> _Given text_

While Foster and Chou mention some of our published papers [2, 3, 6] they do not mention our other papers [4, 5] that address the important role of reduced distance of the radiofrequency (RF) radiating source of the mobile telephone for individuals with thinner pinnae in drastically increasing the SAR measure of RF absorption by 10-15% for every single millimeter of closer placement of the cell phone source of radio frequency radiation for such individuals.
... the main reason or such a drastic reduction of SAR is that the electromagnetic fields of an antenna drop off very rapidly in the so-called “near-field” region of the antenna faster even than in the “farfield” where the fields drop off as the square of the distance from the source.
... it has been reported that the dielectric properties of the various tissues are substantially higher (by 50% or more) for younger rats compared to adult rats. The authors Peyman et al. [7, 8] hypothesize that the decrease in the dielectric properties with age may be due to changes in water and organic contents of the tissues. Even though the corresponding data are not available for the human tissues, the implications for the assessment of exposure of children may be quite significant.
... Based on these studies we report in [5] that a model with thinner pinna of 6 mm thickness gives peak 1-g SAR that is up to 2.5 times higher at 1900 MHz and up to 1.7 times higher at 835 MHz as compared to the same model with thicker pinna of thickness 20 mm.
Since the main reason why children, women, and people with thinner pinnae and skulls absorb more radiofrequency energy is because of the placement of the cell phone radiating source closer to the brain (increasing by 10-15% for every additional millimeter of reduced spacing, determined by using planar, spherical and head-shaped models [2, 5]), it is very hard to understand why the FCC allows the use of a large SAM model of dimensions derived from the 90th percentile head size of the U.S. Military recruits for psSAR [peak spatial absorption rate]compliance testing against safety guidelines. Furthermore, the FCC-accepted SAM model has a tapered smooth plastic spacer instead of actual tissue pinna which can artificially separate the radiofrequency radiation source of the mobile phone by up to 10 millimeters at some locations resulting in an underestimation of both 1- and 10-g psSAR for male heads and for children and women by two or more times [5]. In closing, it is fortuitous that several authors worldwide have now validated our original findings that children, women, and individuals with smaller heads absorb more radiofrequency energy from mobile telephones ....

[Data items]
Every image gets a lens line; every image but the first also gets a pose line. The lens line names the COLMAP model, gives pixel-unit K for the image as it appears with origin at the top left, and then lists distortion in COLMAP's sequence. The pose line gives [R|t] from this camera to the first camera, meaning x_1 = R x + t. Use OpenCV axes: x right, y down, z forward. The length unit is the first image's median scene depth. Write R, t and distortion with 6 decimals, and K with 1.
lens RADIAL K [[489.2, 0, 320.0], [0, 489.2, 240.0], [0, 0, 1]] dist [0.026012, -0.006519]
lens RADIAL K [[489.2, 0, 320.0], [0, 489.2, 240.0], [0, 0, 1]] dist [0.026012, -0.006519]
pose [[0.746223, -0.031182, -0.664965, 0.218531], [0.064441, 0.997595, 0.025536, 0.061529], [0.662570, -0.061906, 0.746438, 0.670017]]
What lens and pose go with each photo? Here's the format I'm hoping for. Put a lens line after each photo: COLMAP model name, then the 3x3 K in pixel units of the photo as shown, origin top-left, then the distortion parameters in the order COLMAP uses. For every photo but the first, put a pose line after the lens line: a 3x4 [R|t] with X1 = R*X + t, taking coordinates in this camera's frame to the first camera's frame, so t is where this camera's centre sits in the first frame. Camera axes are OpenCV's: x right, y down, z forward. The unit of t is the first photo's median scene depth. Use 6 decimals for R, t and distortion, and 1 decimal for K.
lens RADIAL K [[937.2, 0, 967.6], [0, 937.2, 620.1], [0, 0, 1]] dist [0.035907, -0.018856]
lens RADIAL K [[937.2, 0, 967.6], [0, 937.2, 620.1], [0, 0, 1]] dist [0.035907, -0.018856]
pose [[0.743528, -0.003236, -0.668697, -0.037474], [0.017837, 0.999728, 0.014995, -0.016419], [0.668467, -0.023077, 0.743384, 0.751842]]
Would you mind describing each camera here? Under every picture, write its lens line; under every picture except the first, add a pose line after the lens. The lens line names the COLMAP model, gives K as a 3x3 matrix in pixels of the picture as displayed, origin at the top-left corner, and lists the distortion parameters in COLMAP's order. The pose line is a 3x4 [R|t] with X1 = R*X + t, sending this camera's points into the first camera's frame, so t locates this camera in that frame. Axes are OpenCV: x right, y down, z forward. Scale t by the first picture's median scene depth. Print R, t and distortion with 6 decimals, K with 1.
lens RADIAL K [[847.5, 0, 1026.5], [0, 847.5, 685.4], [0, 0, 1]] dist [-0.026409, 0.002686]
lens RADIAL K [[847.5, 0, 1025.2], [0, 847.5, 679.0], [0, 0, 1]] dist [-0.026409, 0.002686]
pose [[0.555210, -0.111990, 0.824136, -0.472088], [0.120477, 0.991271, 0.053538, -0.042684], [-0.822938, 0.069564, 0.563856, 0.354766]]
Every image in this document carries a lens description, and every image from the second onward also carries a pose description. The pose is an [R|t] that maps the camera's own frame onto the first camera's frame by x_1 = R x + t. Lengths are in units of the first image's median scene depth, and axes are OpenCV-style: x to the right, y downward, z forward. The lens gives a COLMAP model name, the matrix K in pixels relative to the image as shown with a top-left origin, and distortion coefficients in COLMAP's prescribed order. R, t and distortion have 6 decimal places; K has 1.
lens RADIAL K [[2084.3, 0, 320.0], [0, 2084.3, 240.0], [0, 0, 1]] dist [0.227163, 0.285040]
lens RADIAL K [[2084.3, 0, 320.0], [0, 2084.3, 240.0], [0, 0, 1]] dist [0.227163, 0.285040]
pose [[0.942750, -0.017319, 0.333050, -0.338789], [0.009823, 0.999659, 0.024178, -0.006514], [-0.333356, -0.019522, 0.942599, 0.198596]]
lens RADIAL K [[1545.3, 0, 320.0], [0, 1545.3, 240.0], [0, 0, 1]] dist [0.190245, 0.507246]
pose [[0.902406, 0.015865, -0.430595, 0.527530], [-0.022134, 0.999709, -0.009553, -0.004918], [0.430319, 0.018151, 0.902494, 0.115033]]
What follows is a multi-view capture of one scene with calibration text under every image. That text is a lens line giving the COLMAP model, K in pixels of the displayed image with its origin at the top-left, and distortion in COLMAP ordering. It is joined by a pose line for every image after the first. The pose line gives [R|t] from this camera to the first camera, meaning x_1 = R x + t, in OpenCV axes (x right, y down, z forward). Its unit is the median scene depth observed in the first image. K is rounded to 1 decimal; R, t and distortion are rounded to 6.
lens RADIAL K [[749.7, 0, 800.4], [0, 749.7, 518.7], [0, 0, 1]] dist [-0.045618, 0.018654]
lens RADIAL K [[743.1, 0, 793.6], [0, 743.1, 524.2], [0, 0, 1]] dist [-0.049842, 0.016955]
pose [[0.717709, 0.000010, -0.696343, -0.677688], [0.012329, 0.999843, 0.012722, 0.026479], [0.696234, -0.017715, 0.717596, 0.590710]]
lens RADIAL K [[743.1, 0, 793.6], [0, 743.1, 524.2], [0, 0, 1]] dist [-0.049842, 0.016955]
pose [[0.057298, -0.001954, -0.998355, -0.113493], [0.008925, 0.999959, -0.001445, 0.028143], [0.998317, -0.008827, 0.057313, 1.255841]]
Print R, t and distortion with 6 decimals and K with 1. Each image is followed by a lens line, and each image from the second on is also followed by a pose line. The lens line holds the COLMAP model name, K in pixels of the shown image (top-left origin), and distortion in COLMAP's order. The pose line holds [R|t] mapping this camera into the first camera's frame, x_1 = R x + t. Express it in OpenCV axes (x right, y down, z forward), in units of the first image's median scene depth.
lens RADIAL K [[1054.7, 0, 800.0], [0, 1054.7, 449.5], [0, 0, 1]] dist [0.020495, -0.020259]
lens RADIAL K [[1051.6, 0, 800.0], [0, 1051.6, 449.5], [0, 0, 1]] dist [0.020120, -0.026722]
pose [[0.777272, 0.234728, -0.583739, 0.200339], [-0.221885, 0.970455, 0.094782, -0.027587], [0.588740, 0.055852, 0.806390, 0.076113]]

> _Problem 1_
From the passage on radiofrequency absorption from mobile phones, list every type of model named as used to determine the 10-15% increase per millimeter of reduced spacing.
> _Problem 2_
Decide whether each statement agrees with the passage on radiofrequency absorption from mobile phones. Answer yes or no, and quote the deciding words.
(a) The model with the 6 mm pinna gives peak 1-g SAR up to 2.5 times higher at 1900 MHz than the model with the 20 mm pinna.
(b) The dielectric properties of the tissues are higher in adult rats than in younger rats.
(c) The FCC-accepted SAM model uses actual tissue for the pinna.
> _Problem 3_
Continue the passage on radiofrequency absorption from mobile phones from the point where it stops.

> _Answer section 1_
Planar, spherical, and head-shaped models.

> _Answer section 2_
(a) Yes: "up to 2.5 times higher at 1900 MHz"
(b) No: "substantially higher (by 50% or more) for younger rats compared to adult rats"
(c) No: "has a tapered smooth plastic spacer instead of actual tissue pinna"

> _Answer section 3_
Om Gandhi, Professor in the Department of Electrical & Computer Engineering at the University of Utah, has published over 200 journal articles on electromagnetic dosimetry, microwave tubes, and solid-state devices. He edited the book Biological Effects and Medical Applications of Electromagnetic Energy (Englewood Cliffs, NJ: Prentice-Hall, 1990), and coedited the book Electromagnetic Biointeraction (New York: Plenum, 1989).

Dr. Gandhi was elected a Fellow of the American Institute for Medical and Biological Engineering in 1997. He has been President of the Bioelectromagnetics Society (1992–1993), Cochairman of IEEE SCC 28.IV Subcommittee on the RF Safety Standards (1988–1997), and Chairman of the IEEE Committee on Man and Radiation (COMAR) 1980–1982. He received the d’Arsonval Medal of the Bioelectromagnetics Society for pioneering contributions to the field of bioelectromagnetics in 1995, the Microwave Pioneer Award of the IEEE-Microwave Theory and Techniques Society in 2001, and the State of Utah Governor’s Medal for Science and Technology in 2002.